You Hold The Power To Create Change

Happy New Year everyone! The very fact that your reading this means that not only “you” but “I” managed to get through the holidays! Yes its a little past New Years but everything in my world goes at a slower pace! It’s a new year and I’m looking forward to renewed health and wellness for all of us that are suffering from chronic pain. For me personally it’s been a challenging few months battling a few symptoms, that lately seem to be in a constant state of flare. However it doesn’t change how I approach this illness, and I continue to remain optimistic and hopeful. At the same time I’m feeling the need to take a time out and rest my weary body.

In starting out the year I need to refocus and get back to basics which is looking at myself, and to know that the single most effective way to beat this illness is held within me.

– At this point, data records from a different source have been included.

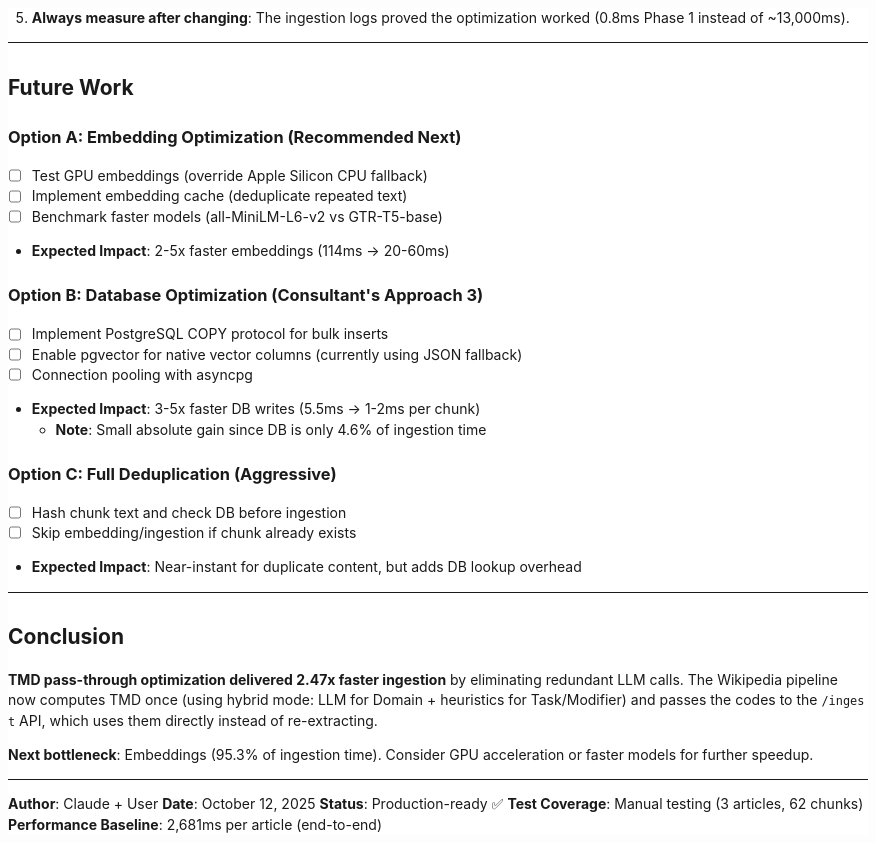 5. **Always measure after changing**: The ingestion logs proved the optimization worked (0.8ms Phase 1 instead of ~13,000ms).

---

## Future Work

### Option A: Embedding Optimization (Recommended Next)
- [ ] Test GPU embeddings (override Apple Silicon CPU fallback)
- [ ] Implement embedding cache (deduplicate repeated text)
- [ ] Benchmark faster models (all-MiniLM-L6-v2 vs GTR-T5-base)
- **Expected Impact**: 2-5x faster embeddings (114ms → 20-60ms)

### Option B: Database Optimization (Consultant's Approach 3)
- [ ] Implement PostgreSQL COPY protocol for bulk inserts
- [ ] Enable pgvector for native vector columns (currently using JSON fallback)
- [ ] Connection pooling with asyncpg
- **Expected Impact**: 3-5x faster DB writes (5.5ms → 1-2ms per chunk)
  - **Note**: Small absolute gain since DB is only 4.6% of ingestion time

### Option C: Full Deduplication (Aggressive)
- [ ] Hash chunk text and check DB before ingestion
- [ ] Skip embedding/ingestion if chunk already exists
- **Expected Impact**: Near-instant for duplicate content, but adds DB lookup overhead

---

## Conclusion

**TMD pass-through optimization delivered 2.47x faster ingestion** by eliminating redundant LLM calls. The Wikipedia pipeline now computes TMD once (using hybrid mode: LLM for Domain + heuristics for Task/Modifier) and passes the codes to the `/ingest` API, which uses them directly instead of re-extracting.

**Next bottleneck**: Embeddings (95.3% of ingestion time). Consider GPU acceleration or faster models for further speedup.

---

**Author**: Claude + User
**Date**: October 12, 2025
**Status**: Production-ready ✅
**Test Coverage**: Manual testing (3 articles, 62 chunks)
**Performance Baseline**: 2,681ms per article (end-to-end)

I’ve been digging deep within myself lately asking myself how I’ve been able to get as far as I have in this battle against CRPS. When things have seemed impossible they’ve been made possible and to that I need to give credit to God for being there through it all. My brain starts to hurt when I think of the number of times when things were too tough to handle, or when the roadblocks I faced seemed next to impossible to get past. Every time though with strength, determination, and a positive attitude I manage to get through whatever situation I’ve faced. Once again I have to give credit to God for giving me all of those things.

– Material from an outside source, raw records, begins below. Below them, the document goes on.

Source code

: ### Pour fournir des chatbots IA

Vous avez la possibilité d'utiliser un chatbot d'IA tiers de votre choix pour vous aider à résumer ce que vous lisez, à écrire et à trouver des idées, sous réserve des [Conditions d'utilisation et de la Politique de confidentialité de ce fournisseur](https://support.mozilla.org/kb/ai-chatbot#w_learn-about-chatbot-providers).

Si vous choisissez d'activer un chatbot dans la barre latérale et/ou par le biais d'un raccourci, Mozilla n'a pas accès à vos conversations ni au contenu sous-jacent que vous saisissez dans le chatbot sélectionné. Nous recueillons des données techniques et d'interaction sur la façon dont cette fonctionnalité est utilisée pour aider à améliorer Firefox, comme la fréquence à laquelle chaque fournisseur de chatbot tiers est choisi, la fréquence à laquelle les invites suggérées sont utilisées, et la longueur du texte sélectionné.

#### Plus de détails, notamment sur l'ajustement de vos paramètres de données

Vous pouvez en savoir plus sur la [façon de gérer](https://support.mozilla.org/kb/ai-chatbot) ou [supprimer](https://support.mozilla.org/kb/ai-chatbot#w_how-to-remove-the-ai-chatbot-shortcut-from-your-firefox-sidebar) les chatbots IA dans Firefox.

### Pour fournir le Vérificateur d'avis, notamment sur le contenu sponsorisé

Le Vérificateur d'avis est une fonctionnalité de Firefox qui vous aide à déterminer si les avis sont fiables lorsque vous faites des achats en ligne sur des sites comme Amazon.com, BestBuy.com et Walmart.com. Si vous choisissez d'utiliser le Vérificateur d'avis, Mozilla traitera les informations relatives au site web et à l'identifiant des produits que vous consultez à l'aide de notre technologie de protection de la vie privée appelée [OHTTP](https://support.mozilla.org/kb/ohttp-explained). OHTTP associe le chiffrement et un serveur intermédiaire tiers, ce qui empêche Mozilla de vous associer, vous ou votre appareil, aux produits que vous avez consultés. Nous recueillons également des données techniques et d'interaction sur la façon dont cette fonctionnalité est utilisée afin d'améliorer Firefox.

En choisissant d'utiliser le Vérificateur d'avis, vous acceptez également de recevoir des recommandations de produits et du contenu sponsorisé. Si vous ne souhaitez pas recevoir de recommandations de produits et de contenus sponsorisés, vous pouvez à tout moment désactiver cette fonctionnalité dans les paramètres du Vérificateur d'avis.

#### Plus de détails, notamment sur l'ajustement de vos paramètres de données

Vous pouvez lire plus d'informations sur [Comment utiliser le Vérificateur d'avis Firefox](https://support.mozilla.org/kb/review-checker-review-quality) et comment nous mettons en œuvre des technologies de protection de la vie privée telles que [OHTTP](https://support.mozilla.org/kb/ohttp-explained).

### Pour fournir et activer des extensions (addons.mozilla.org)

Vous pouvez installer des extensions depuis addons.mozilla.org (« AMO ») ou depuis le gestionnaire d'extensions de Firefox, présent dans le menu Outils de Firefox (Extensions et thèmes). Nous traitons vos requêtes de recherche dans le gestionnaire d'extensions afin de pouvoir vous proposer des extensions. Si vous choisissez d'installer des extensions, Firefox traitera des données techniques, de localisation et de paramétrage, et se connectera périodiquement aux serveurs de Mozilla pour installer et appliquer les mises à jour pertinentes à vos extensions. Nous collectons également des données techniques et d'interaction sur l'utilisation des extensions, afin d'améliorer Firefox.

Attitude and how we approach our illness is huge, and often I think we can find opportunity to do a much better job at this. I want to be really careful in how I word things because my intention is to make us think about how we approach our illness. Some things are not in our control and I realize that! So there are variables that of course are going to affect how we think, approach, or even act on our diagnosis. That being said I always think there’s room for improving. So what I’m saying is look within your own situation and really ask yourself is there anything you can do differently, or change about your attitude or how you handle your illness. Its a really tough question because this is where some of those variables come into play. You may have had bad experiences with physicians or family members that just don’t understand what your going through. So my question to you would be this. Is there an opportunity to have grace or forgiveness in that situation? Or are you holding on to anger and resentment towards them? I use these two examples because these would be the two that most of us can most easily relate to.

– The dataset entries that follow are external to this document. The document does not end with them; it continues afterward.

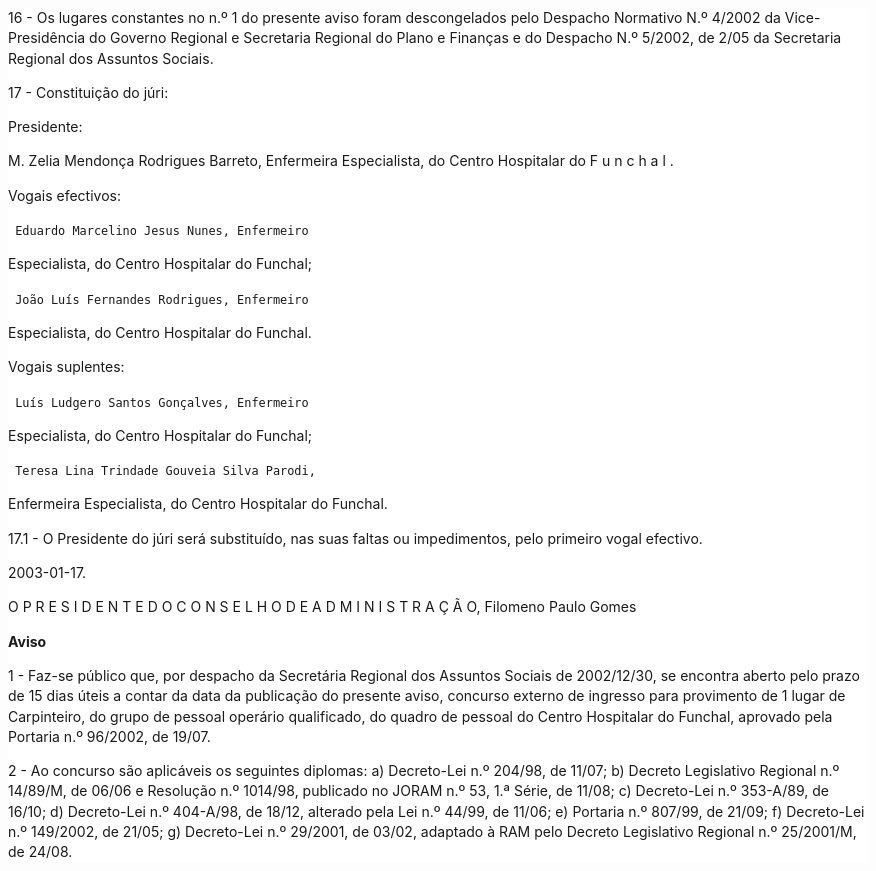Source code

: 
16 - Os lugares constantes no n.º 1 do presente aviso
foram descongelados pelo Despacho Normativo N.º
4/2002 da Vice-Presidência do Governo Regional e
Secretaria Regional do Plano e Finanças e do
Despacho N.º 5/2002, de 2/05 da Secretaria Regional
dos Assuntos Sociais.


17 - Constituição do júri:


Presidente:

   M. Zelia Mendonça Rodrigues Barreto, Enfermeira Especialista, do Centro Hospitalar do
F u n c h a l .



Vogais efectivos:

     Eduardo Marcelino Jesus Nunes, Enfermeiro
Especialista, do Centro Hospitalar do Funchal;

     João Luís Fernandes Rodrigues, Enfermeiro
Especialista, do Centro Hospitalar do Funchal.


Vogais suplentes:

     Luís Ludgero Santos Gonçalves, Enfermeiro
Especialista, do Centro Hospitalar do Funchal;

     Teresa Lina Trindade Gouveia Silva Parodi,
Enfermeira Especialista, do Centro Hospitalar do Funchal.


17.1 - O Presidente do júri será substituído, nas
suas faltas ou impedimentos, pelo primeiro
vogal efectivo.


2003-01-17.


O P R E S I D E N T E D O C O N S E L H O D E A D M I N I S T R A Ç Ã O, Filomeno
Paulo Gomes


**Aviso**


1 - Faz-se público que, por despacho da Secretária Regional dos Assuntos Sociais de 2002/12/30, se encontra aberto pelo prazo de 15 dias úteis a contar da data da
publicação do presente aviso, concurso externo de ingresso para provimento de 1 lugar de Carpinteiro, do
grupo de pessoal operário qualificado, do quadro de
pessoal do Centro Hospitalar do Funchal, aprovado pela
Portaria n.º 96/2002, de 19/07.


2 - Ao concurso são aplicáveis os seguintes diplomas:
a) Decreto-Lei n.º 204/98, de 11/07;
b) Decreto Legislativo Regional n.º 14/89/M,
de 06/06 e Resolução n.º 1014/98, publicado
no JORAM n.º 53, 1.ª Série, de 11/08;
c) Decreto-Lei n.º 353-A/89, de 16/10;
d) Decreto-Lei n.º 404-A/98, de 18/12, alterado
pela Lei n.º 44/99, de 11/06;
e) Portaria n.º 807/99, de 21/09;
f) Decreto-Lei n.º 149/2002, de 21/05;
g) Decreto-Lei n.º 29/2001, de 03/02, adaptado
à RAM pelo Decreto Legislativo Regional
n.º 25/2001/M, de 24/08.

Both these areas do hold opportunity for use to change our attitude, and although it might not be very easy it might just make walking through your journey a little easier! We get so caught up in some of the things that are out of our control that it stops us from seeing that some of the answers are right there within us. Not to mention that it can cause a huge shift in our attitude! That doctor who’s working really hard to help us in a really crappy situation isn’t responsible for us being sick. Yet often anger and frustration often gets directed towards them just because they can’t provide us every answer “you” or “I” want. Even when we come up against that physician or specialist that doesn’t know about our illness or doesn’t treat us the way we deserve to be treated. There’s an opportunity right there in how we deal with the situation that may arise as a result! Try to look at things from a different perspective because maybe just maybe some of the answers aren’t as cut and dry for them as they may seem for us. We get so desperate for answers however that we lose perspective of that because we start letting our emotions take over.

Believe me I get it! All I’m really trying to say is that sometimes we miss what’s right there inside of us. We hold this incredible amount of power within ourselves to change the entire outlook of our diagnosis. Along with changing how we manage every day life within our illness. Do you get what I’m trying to say? The question is this! Are you willing look within yourself to find it?